[lbo-talk] Firesale of the Empire

Eric Beck ersatzdog at gmail.com
Fri Dec 18 09:21:23 PST 2009


On 12/17/09, Alan Rudy <alan.rudy at gmail.com> wrote:


> Am/was I wrong? It feels to me that some here are taking very specific
> discourses focused on the politics of neoliberalization and extending them
> farther than Harvey would if asked.

I can't say you are wrong, but I don't read him that way. Harvey nominally ties accumulation by dispossession to (re)production, but he also makes it clear that under neoliberalism the former is easily dominant (I think he says this in the chapter on ABD in The New Imperialism). Finance provides the link, and so for Harvey house-flipping, in which poor people are fleeced of their savings, is the zeitgeist of the era. Apparently those people labor for nothing.

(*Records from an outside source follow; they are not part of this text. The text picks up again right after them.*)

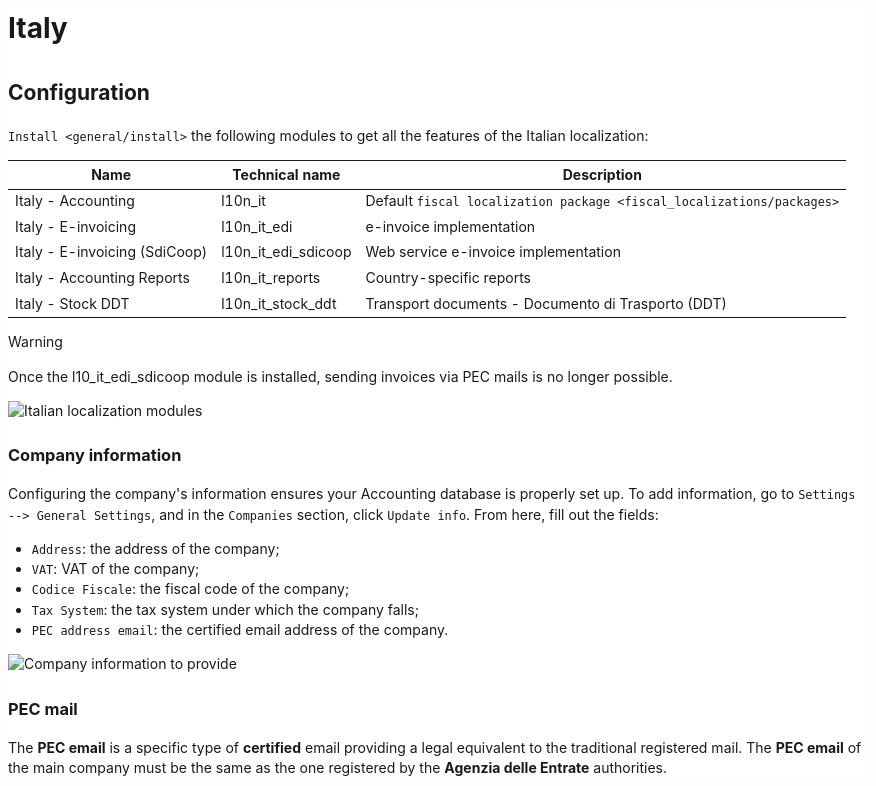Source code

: # Italy

## Configuration

`Install <general/install>` the following modules to get all the
features of the Italian localization:

| Name                          | Technical name                                        | Description                                                           |
| ----------------------------- | ----------------------------------------------------- | --------------------------------------------------------------------- |
| Italy - Accounting            | <span class="title-ref">l10n\_it</span>               | Default `fiscal localization package <fiscal_localizations/packages>` |
| Italy - E-invoicing           | <span class="title-ref">l10n\_it\_edi</span>          | e-invoice implementation                                              |
| Italy - E-invoicing (SdiCoop) | <span class="title-ref">l10n\_it\_edi\_sdicoop</span> | Web service e-invoice implementation                                  |
| Italy - Accounting Reports    | <span class="title-ref">l10n\_it\_reports</span>      | Country-specific reports                                              |
| Italy - Stock DDT             | <span class="title-ref">l10n\_it\_stock\_ddt</span>   | Transport documents - Documento di Trasporto (DDT)                    |

<div class="warning">

<div class="title">

Warning

</div>

Once the <span class="title-ref">l10\_it\_edi\_sdicoop</span> module is
installed, sending invoices via PEC mails is no longer possible.

</div>

![Italian localization modules](italy/italy-modules.png)

### Company information

Configuring the company's information ensures your Accounting database
is properly set up. To add information, go to `Settings --> General
Settings`, and in the `Companies` section, click `Update info`. From
here, fill out the fields:

  - `Address`: the address of the company;
  - `VAT`: VAT of the company;
  - `Codice Fiscale`: the fiscal code of the company;
  - `Tax System`: the tax system under which the company falls;
  - `PEC address email`: the certified email address of the company.

![Company information to provide](italy/italy-company.png)

### PEC mail

The **PEC email** is a specific type of **certified** email providing a
legal equivalent to the traditional registered mail. The **PEC email**
of the main company must be the same as the one registered by the
**Agenzia delle Entrate** authorities.
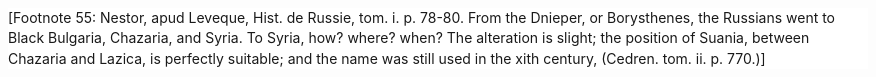 [Footnote 55: Nestor, apud Leveque, Hist. de Russie, tom. i. p. 78-80.
From the Dnieper, or Borysthenes, the Russians went to Black Bulgaria,
Chazaria, and Syria. To Syria, how? where? when? The alteration
is slight; the position of Suania, between Chazaria and Lazica, is
perfectly suitable; and the name was still used in the xith century,
(Cedren. tom. ii. p. 770.)]



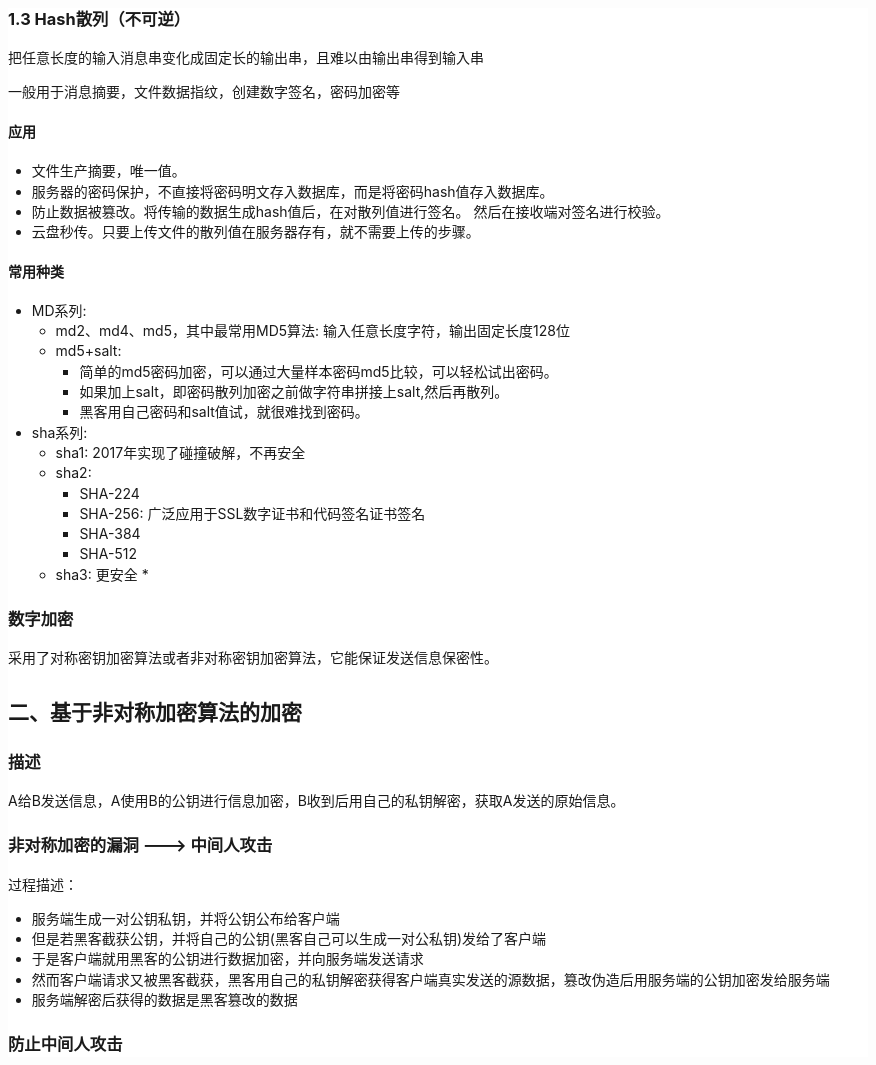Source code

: 
### 1.3 Hash散列（不可逆）

把任意长度的输入消息串变化成固定长的输出串，且难以由输出串得到输入串

一般用于消息摘要，文件数据指纹，创建数字签名，密码加密等

#### 应用
* 文件生产摘要，唯一值。
* 服务器的密码保护，不直接将密码明文存入数据库，而是将密码hash值存入数据库。
* 防止数据被篡改。将传输的数据生成hash值后，在对散列值进行签名。 然后在接收端对签名进行校验。
* 云盘秒传。只要上传文件的散列值在服务器存有，就不需要上传的步骤。

#### 常用种类
* MD系列: 
  * md2、md4、md5，其中最常用MD5算法: 输入任意长度字符，输出固定长度128位
  * md5+salt:
    * 简单的md5密码加密，可以通过大量样本密码md5比较，可以轻松试出密码。
    * 如果加上salt，即密码散列加密之前做字符串拼接上salt,然后再散列。
    * 黑客用自己密码和salt值试，就很难找到密码。
* sha系列:
  * sha1: 2017年实现了碰撞破解，不再安全
  * sha2:
    * SHA-224
    * SHA-256: 广泛应用于SSL数字证书和代码签名证书签名
    * SHA-384
    * SHA-512
  * sha3: 更安全
    * 


### 数字加密

采用了对称密钥加密算法或者非对称密钥加密算法，它能保证发送信息保密性。



## 二、基于非对称加密算法的加密

### 描述

A给B发送信息，A使用B的公钥进行信息加密，B收到后用自己的私钥解密，获取A发送的原始信息。


### 非对称加密的漏洞 ---> 中间人攻击

过程描述：
* 服务端生成一对公钥私钥，并将公钥公布给客户端
* 但是若黑客截获公钥，并将自己的公钥(黑客自己可以生成一对公私钥)发给了客户端
* 于是客户端就用黑客的公钥进行数据加密，并向服务端发送请求
* 然而客户端请求又被黑客截获，黑客用自己的私钥解密获得客户端真实发送的源数据，篡改伪造后用服务端的公钥加密发给服务端
* 服务端解密后获得的数据是黑客篡改的数据

### 防止中间人攻击
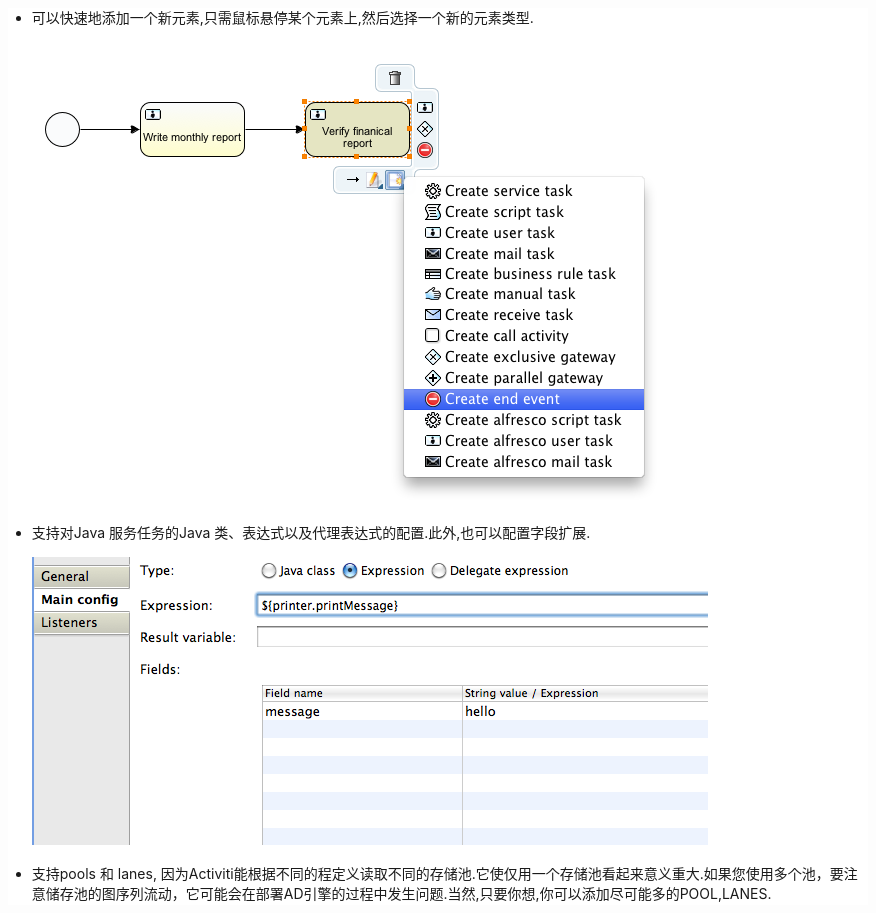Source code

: 
  

- 可以快速地添加一个新元素,只需鼠标悬停某个元素上,然后选择一个新的元素类型.

  ![img](./images/designer.model.quick.new.png)

  

- 支持对Java 服务任务的Java 类、表达式以及代理表达式的配置.此外,也可以配置字段扩展.

  ![img](./images/designer.servicetask.property.png)

  

- 支持pools 和 lanes, 因为Activiti能根据不同的程定义读取不同的存储池.它使仅用一个存储池看起来意义重大.如果您使用多个池，要注意储存池的图序列流动，它可能会在部署AD引擎的过程中发生问题.当然,只要你想,你可以添加尽可能多的POOL,LANES.
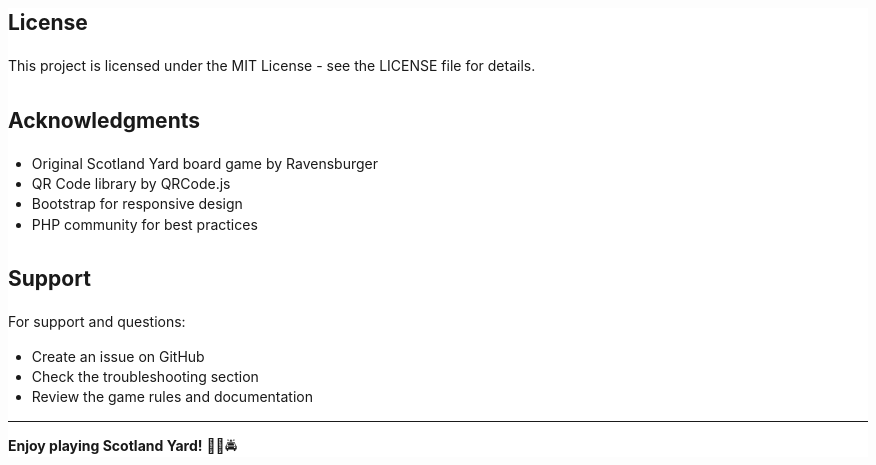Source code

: ## License

This project is licensed under the MIT License - see the LICENSE file for details.

## Acknowledgments

- Original Scotland Yard board game by Ravensburger
- QR Code library by QRCode.js
- Bootstrap for responsive design
- PHP community for best practices

## Support

For support and questions:
- Create an issue on GitHub
- Check the troubleshooting section
- Review the game rules and documentation

---

**Enjoy playing Scotland Yard!** 🕵️‍♂️🚔
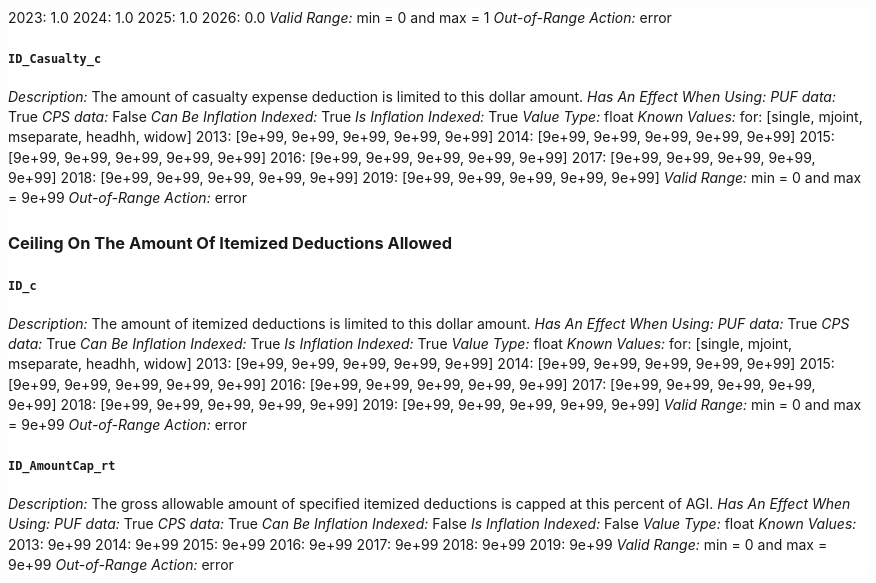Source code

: 2023: 1.0
2024: 1.0
2025: 1.0
2026: 0.0
_Valid Range:_ min = 0 and max = 1
_Out-of-Range Action:_ error


####  `ID_Casualty_c`
_Description:_ The amount of casualty expense deduction is limited to this dollar amount.
_Has An Effect When Using:_ _PUF data:_ True _CPS data:_ False
_Can Be Inflation Indexed:_ True _Is Inflation Indexed:_ True
_Value Type:_ float
_Known Values:_
 for: [single, mjoint, mseparate, headhh, widow]
2013: [9e+99, 9e+99, 9e+99, 9e+99, 9e+99]
2014: [9e+99, 9e+99, 9e+99, 9e+99, 9e+99]
2015: [9e+99, 9e+99, 9e+99, 9e+99, 9e+99]
2016: [9e+99, 9e+99, 9e+99, 9e+99, 9e+99]
2017: [9e+99, 9e+99, 9e+99, 9e+99, 9e+99]
2018: [9e+99, 9e+99, 9e+99, 9e+99, 9e+99]
2019: [9e+99, 9e+99, 9e+99, 9e+99, 9e+99]
_Valid Range:_ min = 0 and max = 9e+99
_Out-of-Range Action:_ error


### Ceiling On The Amount Of Itemized Deductions Allowed

####  `ID_c`
_Description:_ The amount of itemized deductions is limited to this dollar amount.
_Has An Effect When Using:_ _PUF data:_ True _CPS data:_ True
_Can Be Inflation Indexed:_ True _Is Inflation Indexed:_ True
_Value Type:_ float
_Known Values:_
 for: [single, mjoint, mseparate, headhh, widow]
2013: [9e+99, 9e+99, 9e+99, 9e+99, 9e+99]
2014: [9e+99, 9e+99, 9e+99, 9e+99, 9e+99]
2015: [9e+99, 9e+99, 9e+99, 9e+99, 9e+99]
2016: [9e+99, 9e+99, 9e+99, 9e+99, 9e+99]
2017: [9e+99, 9e+99, 9e+99, 9e+99, 9e+99]
2018: [9e+99, 9e+99, 9e+99, 9e+99, 9e+99]
2019: [9e+99, 9e+99, 9e+99, 9e+99, 9e+99]
_Valid Range:_ min = 0 and max = 9e+99
_Out-of-Range Action:_ error


####  `ID_AmountCap_rt`
_Description:_ The gross allowable amount of specified itemized deductions is capped at this percent of AGI.
_Has An Effect When Using:_ _PUF data:_ True _CPS data:_ True
_Can Be Inflation Indexed:_ False _Is Inflation Indexed:_ False
_Value Type:_ float
_Known Values:_
2013: 9e+99
2014: 9e+99
2015: 9e+99
2016: 9e+99
2017: 9e+99
2018: 9e+99
2019: 9e+99
_Valid Range:_ min = 0 and max = 9e+99
_Out-of-Range Action:_ error
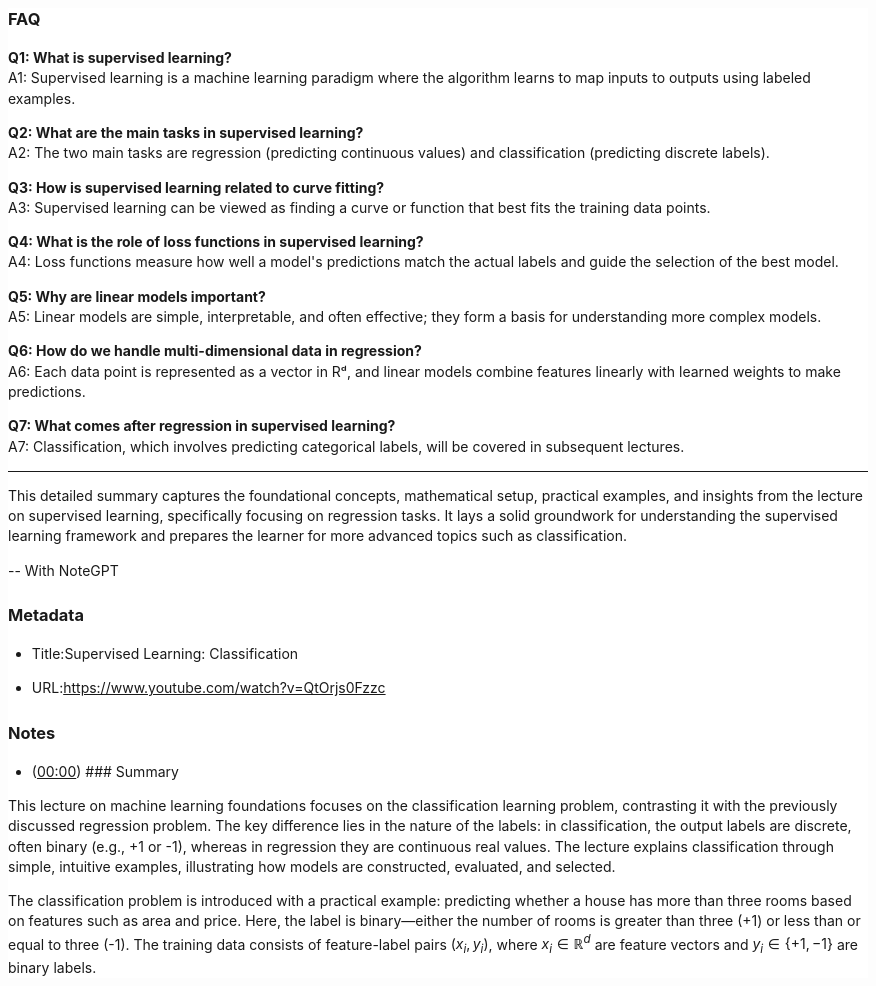 
### FAQ

**Q1: What is supervised learning?**  
A1: Supervised learning is a machine learning paradigm where the algorithm learns to map inputs to outputs using labeled examples.

**Q2: What are the main tasks in supervised learning?**  
A2: The two main tasks are regression (predicting continuous values) and classification (predicting discrete labels).

**Q3: How is supervised learning related to curve fitting?**  
A3: Supervised learning can be viewed as finding a curve or function that best fits the training data points.

**Q4: What is the role of loss functions in supervised learning?**  
A4: Loss functions measure how well a model's predictions match the actual labels and guide the selection of the best model.

**Q5: Why are linear models important?**  
A5: Linear models are simple, interpretable, and often effective; they form a basis for understanding more complex models.

**Q6: How do we handle multi-dimensional data in regression?**  
A6: Each data point is represented as a vector in Rᵈ, and linear models combine features linearly with learned weights to make predictions.

**Q7: What comes after regression in supervised learning?**  
A7: Classification, which involves predicting categorical labels, will be covered in subsequent lectures.

---

This detailed summary captures the foundational concepts, mathematical setup, practical examples, and insights from the lecture on supervised learning, specifically focusing on regression tasks. It lays a solid groundwork for understanding the supervised learning framework and prepares the learner for more advanced topics such as classification.

-- With NoteGPT

### Metadata

- Title:Supervised Learning: Classification

- URL:<https://www.youtube.com/watch?v=QtOrjs0Fzzc>

### Notes

- ([00:00](https://www.youtube.com/watch?v=QtOrjs0Fzzc&t=0s)) ### Summary

This lecture on machine learning foundations focuses on the classification learning problem, contrasting it with the previously discussed regression problem. The key difference lies in the nature of the labels: in classification, the output labels are discrete, often binary (e.g., +1 or -1), whereas in regression they are continuous real values. The lecture explains classification through simple, intuitive examples, illustrating how models are constructed, evaluated, and selected.

The classification problem is introduced with a practical example: predicting whether a house has more than three rooms based on features such as area and price. Here, the label is binary—either the number of rooms is greater than three (+1) or less than or equal to three (-1). The training data consists of feature-label pairs $(x_i, y_i)$, where $x_i \in \mathbb{R}^d$ are feature vectors and $y_i \in \{+1, -1\}$ are binary labels.
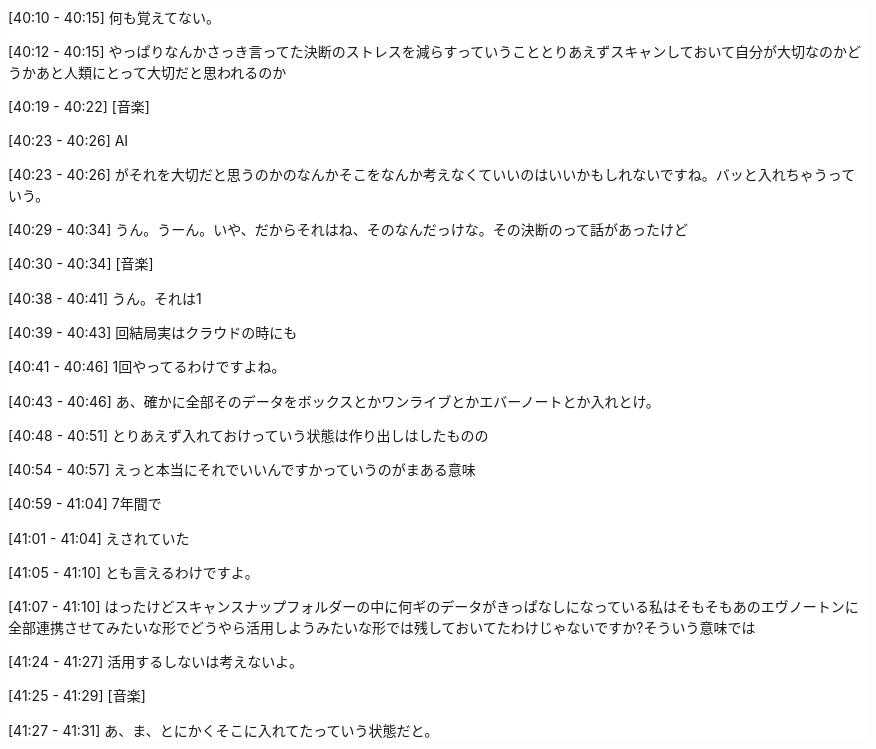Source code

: [40:10 - 40:15]
何も覚えてない。

[40:12 - 40:15]
やっぱりなんかさっき言ってた決断のストレスを減らすっていうこととりあえずスキャンしておいて自分が大切なのかどうかあと人類にとって大切だと思われるのか

[40:19 - 40:22]
[音楽]

[40:23 - 40:26]
AI

[40:23 - 40:26]
がそれを大切だと思うのかのなんかそこをなんか考えなくていいのはいいかもしれないですね。バッと入れちゃうっていう。

[40:29 - 40:34]
うん。うーん。いや、だからそれはね、そのなんだっけな。その決断のって話があったけど

[40:30 - 40:34]
[音楽]

[40:38 - 40:41]
うん。それは1

[40:39 - 40:43]
回結局実はクラウドの時にも

[40:41 - 40:46]
1回やってるわけですよね。

[40:43 - 40:46]
あ、確かに全部そのデータをボックスとかワンライブとかエバーノートとか入れとけ。

[40:48 - 40:51]
とりあえず入れておけっていう状態は作り出しはしたものの

[40:54 - 40:57]
えっと本当にそれでいいんですかっていうのがまある意味

[40:59 - 41:04]
7年間で

[41:01 - 41:04]
えされていた

[41:05 - 41:10]
とも言えるわけですよ。

[41:07 - 41:10]
はったけどスキャンスナップフォルダーの中に何ギのデータがきっぱなしになっている私はそもそもあのエヴノートンに全部連携させてみたいな形でどうやら活用しようみたいな形では残しておいてたわけじゃないですか?そういう意味では

[41:24 - 41:27]
活用するしないは考えないよ。

[41:25 - 41:29]
[音楽]

[41:27 - 41:31]
あ、ま、とにかくそこに入れてたっていう状態だと。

Oh, and the pithiest definition that I can recall Harvey giving of both ABD and neoliberalism is this: The “main substantive achievement of neoliberalization [...] has been to redistribute, rather than to generate, wealth and income.” The dominant capitalist mode rearranges value, it doesn't create it.

While I disagree strongly with Michael that primitive accumulation is a localized, one-off act -- I think it is very much a process, never done with for good, that always affects production -- I can't follow Harvey in saying that the current era mostly feeds off the labors of the previous era. That why in this article <http://www.rhizomes.net/issue19/beck.html> I called ABD an end-of-history narrative for anticapitalists.

None of this means that I don't think financialization isn't important -- it is, and it's why I think Randy Martin's book on it describes the present better than anything Harvey's done -- or that I'm convinced labor is the origin of all value, but Harvey's way of doing it strikes me as all wrong.